Many studies followed on the heels of LeVay’s research. Scientists have identified numerous physical and neurological attributes that might either contribute to or reflect sexual orientation, such as penis size, inner ear function, reactions to certain drugs and pheromones, blinking frequency, hair shape, and limb and finger length. More recently, Dr. Qazi Rahman, a cognitive biologist, observed subtle differences in brain structure, size, and symmetry between homosexual and heterosexual people. Rahman observed that regardless of gender, the right and left hemispheres of those who are attracted to men, i.e. homosexual men and heterosexual women, are significantly more symmetric than the hemispheres of people who are attracted to women, such as heterosexual men and homosexual women. Furthermore, homosexual men have more nerve connections in their left hemispheres, while heterosexual men have more in their right hemispheres. Dr. Rahman believes that these brain differences do not come purely from childhood brain development, but rather are the result of early fetal development. Essentially, “if you are gay, you are born gay”.5
Sexual orientation is therefore as controllable as the rising and setting of the sun. There are no objective, rigorous, replicable scientific studies that actually conclude that “choice” is a deciding or even contributing factor in determining sexual orientation. Those who deviate from gender norms may suffer social stigma, but science is proving that that sexual orientation is not an imbalance of brain chemicals or the product of a traumatic experience. It is something far more interesting — reflection of the endless diversity of human life as biology plays out in behavior.

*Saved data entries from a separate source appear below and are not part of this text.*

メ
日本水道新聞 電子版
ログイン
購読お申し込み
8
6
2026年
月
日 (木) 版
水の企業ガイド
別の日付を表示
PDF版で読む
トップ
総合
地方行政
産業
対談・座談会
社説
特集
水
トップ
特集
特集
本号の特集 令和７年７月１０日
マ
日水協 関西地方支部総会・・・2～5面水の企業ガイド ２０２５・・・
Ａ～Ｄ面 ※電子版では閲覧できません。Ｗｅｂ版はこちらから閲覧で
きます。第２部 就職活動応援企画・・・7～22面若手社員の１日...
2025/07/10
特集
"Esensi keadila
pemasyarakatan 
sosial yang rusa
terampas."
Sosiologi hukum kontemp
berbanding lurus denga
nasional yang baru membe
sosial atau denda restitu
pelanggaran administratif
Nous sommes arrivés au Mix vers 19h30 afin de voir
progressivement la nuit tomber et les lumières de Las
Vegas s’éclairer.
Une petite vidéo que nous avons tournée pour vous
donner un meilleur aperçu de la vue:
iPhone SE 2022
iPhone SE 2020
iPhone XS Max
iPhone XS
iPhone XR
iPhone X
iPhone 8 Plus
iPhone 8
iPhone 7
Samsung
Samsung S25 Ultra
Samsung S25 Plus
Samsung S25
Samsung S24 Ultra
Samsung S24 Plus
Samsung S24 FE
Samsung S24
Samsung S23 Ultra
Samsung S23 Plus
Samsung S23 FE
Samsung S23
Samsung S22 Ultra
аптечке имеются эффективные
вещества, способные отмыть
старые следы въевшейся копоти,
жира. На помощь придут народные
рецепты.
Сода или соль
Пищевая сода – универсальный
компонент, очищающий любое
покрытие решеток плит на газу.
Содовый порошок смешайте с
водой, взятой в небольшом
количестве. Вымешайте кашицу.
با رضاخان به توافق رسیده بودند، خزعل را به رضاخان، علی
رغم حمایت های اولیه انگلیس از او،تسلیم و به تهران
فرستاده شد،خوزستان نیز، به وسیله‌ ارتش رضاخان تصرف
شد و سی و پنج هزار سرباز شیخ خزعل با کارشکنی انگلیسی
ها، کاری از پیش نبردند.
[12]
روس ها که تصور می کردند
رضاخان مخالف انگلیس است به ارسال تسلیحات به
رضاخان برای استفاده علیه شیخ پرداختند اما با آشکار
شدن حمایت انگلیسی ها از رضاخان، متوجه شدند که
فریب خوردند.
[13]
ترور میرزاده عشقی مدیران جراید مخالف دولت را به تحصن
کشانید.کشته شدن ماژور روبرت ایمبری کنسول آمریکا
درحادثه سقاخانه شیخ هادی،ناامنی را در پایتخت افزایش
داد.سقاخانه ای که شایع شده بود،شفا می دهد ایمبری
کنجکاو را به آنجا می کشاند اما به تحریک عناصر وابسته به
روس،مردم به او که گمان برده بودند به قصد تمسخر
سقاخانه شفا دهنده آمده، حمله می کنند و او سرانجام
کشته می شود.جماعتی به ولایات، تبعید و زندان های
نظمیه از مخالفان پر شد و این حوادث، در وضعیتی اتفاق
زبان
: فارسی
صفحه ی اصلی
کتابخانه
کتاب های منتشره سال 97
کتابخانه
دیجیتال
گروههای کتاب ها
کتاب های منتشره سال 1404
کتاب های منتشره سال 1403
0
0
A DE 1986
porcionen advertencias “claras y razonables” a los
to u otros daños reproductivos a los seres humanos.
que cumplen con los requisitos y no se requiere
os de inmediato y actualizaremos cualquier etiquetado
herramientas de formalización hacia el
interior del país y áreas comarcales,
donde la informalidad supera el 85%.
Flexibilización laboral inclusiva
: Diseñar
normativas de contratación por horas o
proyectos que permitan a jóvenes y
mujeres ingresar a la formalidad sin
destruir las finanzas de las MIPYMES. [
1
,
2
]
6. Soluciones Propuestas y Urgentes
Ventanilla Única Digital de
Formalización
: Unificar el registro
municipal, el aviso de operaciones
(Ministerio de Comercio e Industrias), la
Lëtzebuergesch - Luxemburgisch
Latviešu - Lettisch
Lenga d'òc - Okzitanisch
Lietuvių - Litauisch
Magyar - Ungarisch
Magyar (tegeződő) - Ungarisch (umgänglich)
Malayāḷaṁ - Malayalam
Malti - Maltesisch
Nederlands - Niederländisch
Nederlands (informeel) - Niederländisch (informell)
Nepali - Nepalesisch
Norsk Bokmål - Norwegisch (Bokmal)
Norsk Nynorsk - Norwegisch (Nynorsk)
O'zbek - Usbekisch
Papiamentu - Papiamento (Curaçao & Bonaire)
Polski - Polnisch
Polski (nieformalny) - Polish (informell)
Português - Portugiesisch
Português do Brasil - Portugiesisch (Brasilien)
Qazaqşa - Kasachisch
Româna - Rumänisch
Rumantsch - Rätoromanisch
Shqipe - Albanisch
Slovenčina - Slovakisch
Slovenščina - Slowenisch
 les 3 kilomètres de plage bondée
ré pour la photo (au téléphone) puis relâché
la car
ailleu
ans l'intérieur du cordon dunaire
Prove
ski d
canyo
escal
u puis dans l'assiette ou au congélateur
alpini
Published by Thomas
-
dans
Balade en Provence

- James, Susan D. 2011. “Gay Americans Make Up 4 Percent of Population.” ABC News. April 8.
- Burr, Chandler. 1997. “Homosexuality and Biology.” The Atlantic.
- Swidley, Neil. 2005. “What Makes People Gay?” Boston Globe. August 14.
- Abrams, Michael. 2007. “The Real Story on Gay Genes: Homing in on the Science of Homosexuality—and Sexuality Itself.” Discover. June 5.
- BBC News. 2008. “Scans See ‘gay Brain Differences’“. June 16.